Goal of the exercise
Comb through the entries for "What" and pull out each line that holds it.

Collected data
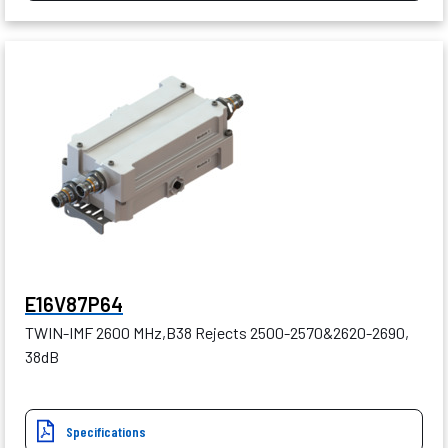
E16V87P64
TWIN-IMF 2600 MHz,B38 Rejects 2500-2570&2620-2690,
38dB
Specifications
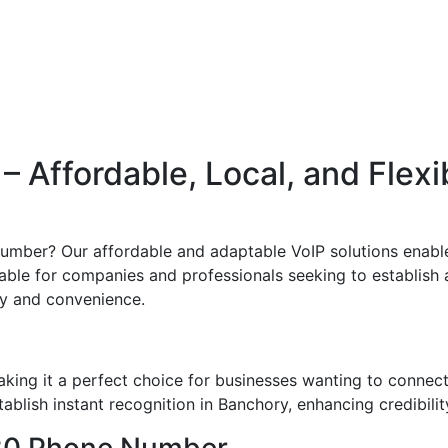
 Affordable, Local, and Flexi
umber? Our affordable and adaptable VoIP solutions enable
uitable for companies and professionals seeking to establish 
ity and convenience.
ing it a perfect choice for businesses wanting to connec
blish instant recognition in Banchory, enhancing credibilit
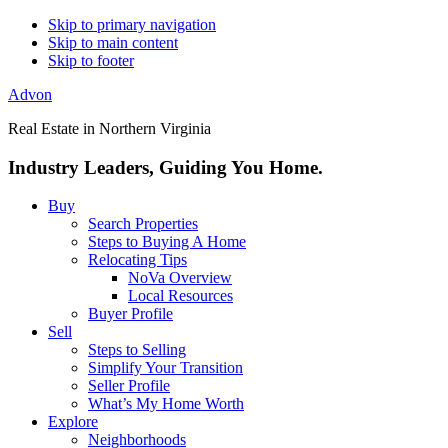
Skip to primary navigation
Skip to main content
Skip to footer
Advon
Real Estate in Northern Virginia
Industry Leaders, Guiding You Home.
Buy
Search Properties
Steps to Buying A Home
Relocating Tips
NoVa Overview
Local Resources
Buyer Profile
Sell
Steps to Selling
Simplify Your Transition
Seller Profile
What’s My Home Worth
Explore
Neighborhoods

==

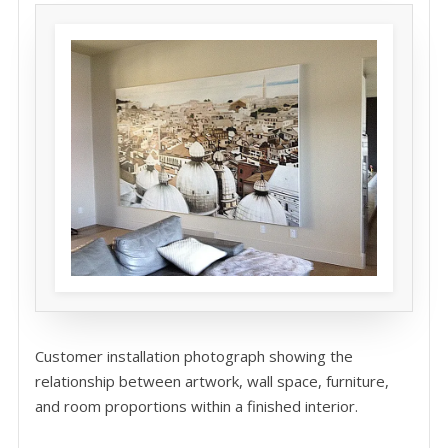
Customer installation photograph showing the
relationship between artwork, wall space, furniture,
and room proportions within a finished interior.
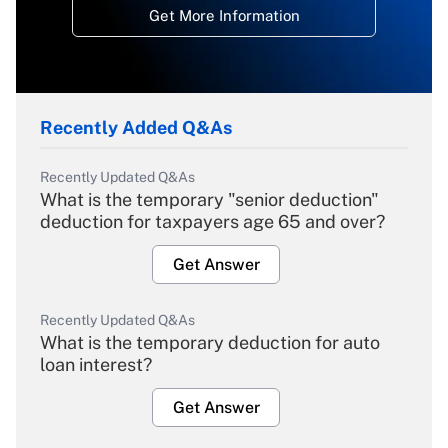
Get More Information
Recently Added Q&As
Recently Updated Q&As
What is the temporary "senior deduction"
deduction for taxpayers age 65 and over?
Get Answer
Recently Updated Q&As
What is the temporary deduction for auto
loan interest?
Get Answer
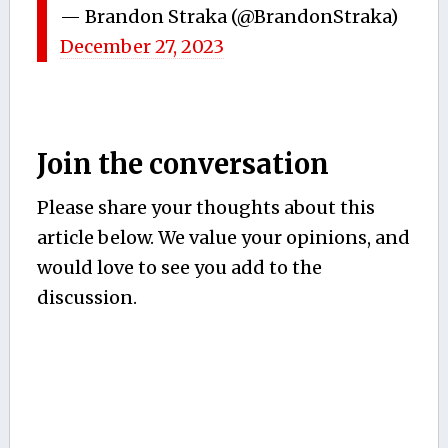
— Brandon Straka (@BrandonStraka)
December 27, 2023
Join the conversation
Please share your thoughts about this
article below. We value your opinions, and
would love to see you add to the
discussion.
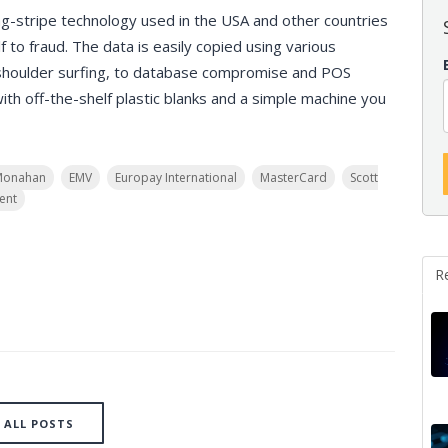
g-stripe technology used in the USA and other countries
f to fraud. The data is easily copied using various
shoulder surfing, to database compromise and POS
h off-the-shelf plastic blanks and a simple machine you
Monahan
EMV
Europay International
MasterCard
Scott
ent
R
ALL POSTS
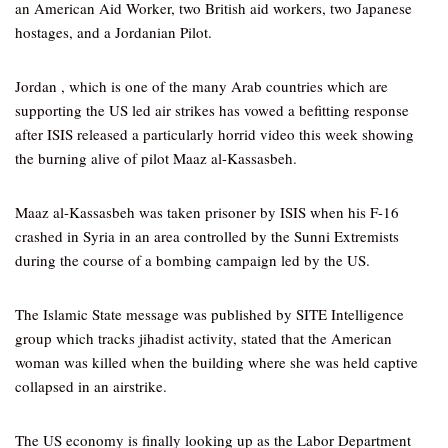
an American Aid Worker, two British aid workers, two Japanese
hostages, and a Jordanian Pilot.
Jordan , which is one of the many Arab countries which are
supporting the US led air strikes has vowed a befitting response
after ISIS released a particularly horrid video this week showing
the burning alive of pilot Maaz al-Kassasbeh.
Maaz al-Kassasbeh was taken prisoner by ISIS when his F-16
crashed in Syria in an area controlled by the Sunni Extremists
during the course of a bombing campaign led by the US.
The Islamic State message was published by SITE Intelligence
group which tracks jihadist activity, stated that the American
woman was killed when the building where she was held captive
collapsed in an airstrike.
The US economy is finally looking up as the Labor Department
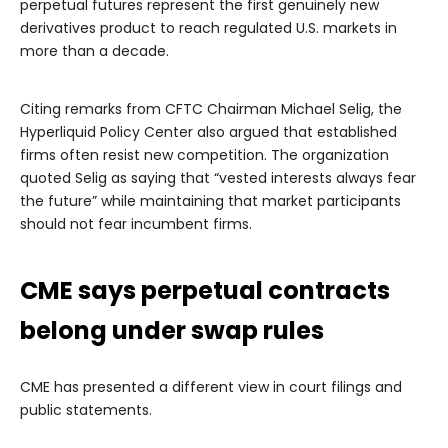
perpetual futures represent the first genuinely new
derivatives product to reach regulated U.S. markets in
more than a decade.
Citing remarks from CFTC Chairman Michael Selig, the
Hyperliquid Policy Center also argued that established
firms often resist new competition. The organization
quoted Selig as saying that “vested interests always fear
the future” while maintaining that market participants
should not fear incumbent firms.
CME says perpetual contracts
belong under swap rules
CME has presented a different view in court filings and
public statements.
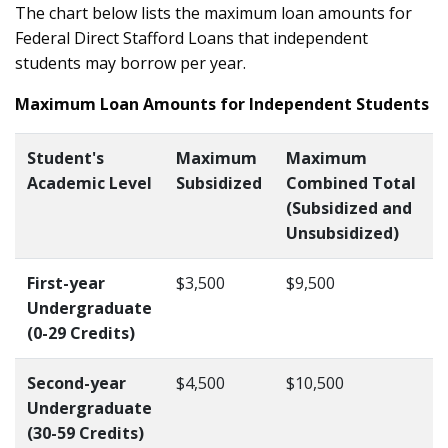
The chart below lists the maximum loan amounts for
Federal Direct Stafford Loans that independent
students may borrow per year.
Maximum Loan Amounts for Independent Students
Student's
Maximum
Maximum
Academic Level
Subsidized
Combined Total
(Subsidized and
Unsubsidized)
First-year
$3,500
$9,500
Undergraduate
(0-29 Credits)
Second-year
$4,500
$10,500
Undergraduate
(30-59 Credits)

---

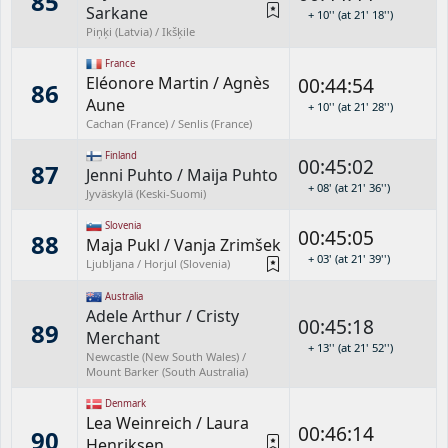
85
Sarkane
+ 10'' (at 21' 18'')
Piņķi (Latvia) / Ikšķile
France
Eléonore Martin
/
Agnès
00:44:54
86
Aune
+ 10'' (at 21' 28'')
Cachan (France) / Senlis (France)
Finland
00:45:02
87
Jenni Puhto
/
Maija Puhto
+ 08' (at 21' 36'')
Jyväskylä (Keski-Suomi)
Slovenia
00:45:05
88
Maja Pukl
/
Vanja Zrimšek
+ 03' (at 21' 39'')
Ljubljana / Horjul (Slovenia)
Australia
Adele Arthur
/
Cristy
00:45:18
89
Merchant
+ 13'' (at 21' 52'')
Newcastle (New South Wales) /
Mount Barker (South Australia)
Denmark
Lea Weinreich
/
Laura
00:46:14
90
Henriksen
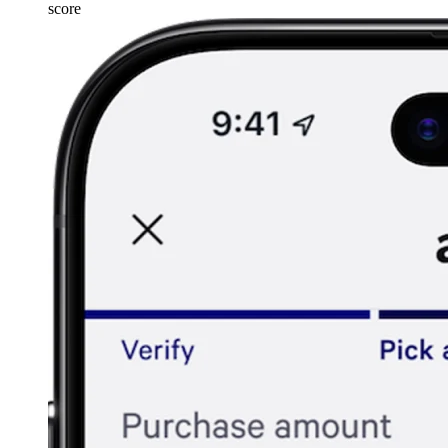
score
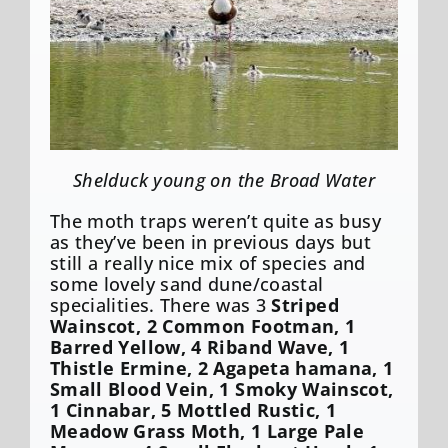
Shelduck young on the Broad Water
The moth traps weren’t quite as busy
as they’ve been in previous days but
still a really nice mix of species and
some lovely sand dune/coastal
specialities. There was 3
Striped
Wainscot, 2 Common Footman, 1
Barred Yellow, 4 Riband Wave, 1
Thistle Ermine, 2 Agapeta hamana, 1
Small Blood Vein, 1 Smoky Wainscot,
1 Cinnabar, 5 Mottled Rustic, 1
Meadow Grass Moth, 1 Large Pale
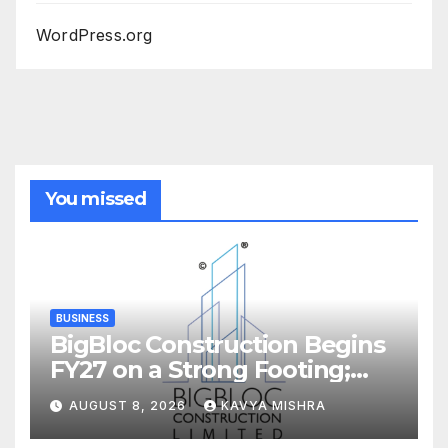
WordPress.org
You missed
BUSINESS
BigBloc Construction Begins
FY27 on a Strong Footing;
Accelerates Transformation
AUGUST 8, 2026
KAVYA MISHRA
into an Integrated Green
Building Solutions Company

Result for this exercise
What’s My Home Worth
What is the temporary "senior deduction"
What is the temporary deduction for auto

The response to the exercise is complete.